Bernie Sanders, the long-fighting senator, and blowhard Donald of the sky-scraping ego, speak to the frustration of millions. Where are we all headed here on State Street or even out in Death Valley? Scotty’s Castle would be great right now. Desert heat discourages the homeless and so do its room rates. But our lovely beach is a calling card across the nation for rich or poor. And the latter can camp out on it as well as in its adjacent parks. Such blessings … for them at least.
But speaking of camping out, why hasn’t that money-saving option been smartly considered? There is only so much low-income housing to be built here in our tile-topped city. Land development is way too expensive and limited. Our prison population now lives in the most expensive structures in America, and they are now being crowded out. Nor do they function well as mental institutions or addiction treatment clinics. What a fiasco. In the juvenile world, jails often function as homeless shelters for street kids. You may not like the treatment, but at least you get free meals and a dry place to sleep. Among these displaced kids, the slammer is called “The Crowbar Hotel.”
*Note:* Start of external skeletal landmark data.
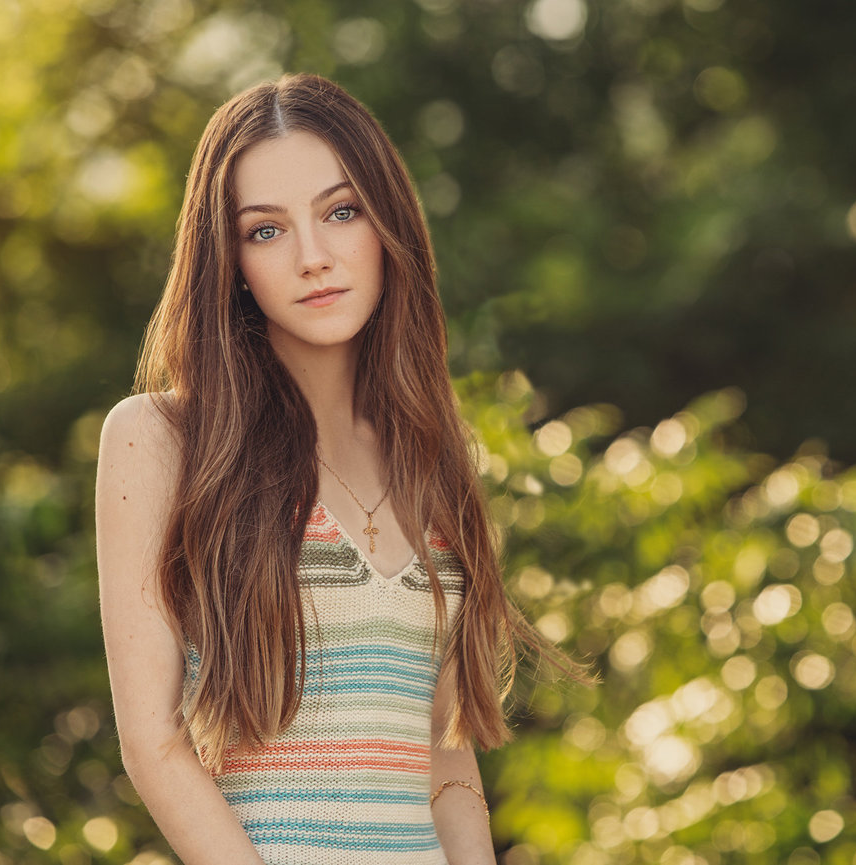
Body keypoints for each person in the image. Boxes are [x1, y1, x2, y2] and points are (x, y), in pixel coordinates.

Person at [95, 73, 576, 865]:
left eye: (341, 212)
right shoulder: (161, 440)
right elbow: (155, 744)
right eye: (266, 230)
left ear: (388, 224)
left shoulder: (433, 451)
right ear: (231, 261)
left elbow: (445, 752)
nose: (313, 258)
What the hell are we doing here in Santa Barbara and across the country, for that matter? Two famous prison wardens, Thomas Merton and William Nagel, advocated that tent cities to be built to house nonviolent detainees. The majority of those now held in prisons have not even been sentenced. Guilt or innocence has not been determined! Yet there they are by the millions, literally. What are we thinking?
We now have the homeless all over our streets anywhere where the climate does not drive them away. Tents, that’s all it takes for shelter from storm. As for the problems of mental illness and/or addiction, to say nothing of a threatened middle class, we have to get more serious. Treatment and safe recovery periods must be instituted with compassion and competence. Training for life-supporting work must be provided. Child-care services must be available to anyone in need. Well-meaning but uncoordinated private, public, and church charities won’t answer these needs unless brought under a properly consolidated plan of attack. None of this is impossible if city administrators, coastal property owners, and a compassionate public simply demand that we get the job done. No fooling, despite the date of this appeal. I’m pushing 80. Time for a new generation to tackle the issues intelligently.
Ron Atwood is a citizen of Santa Barbara and the former Manpower Development and Training director for the county way back in 1965-67.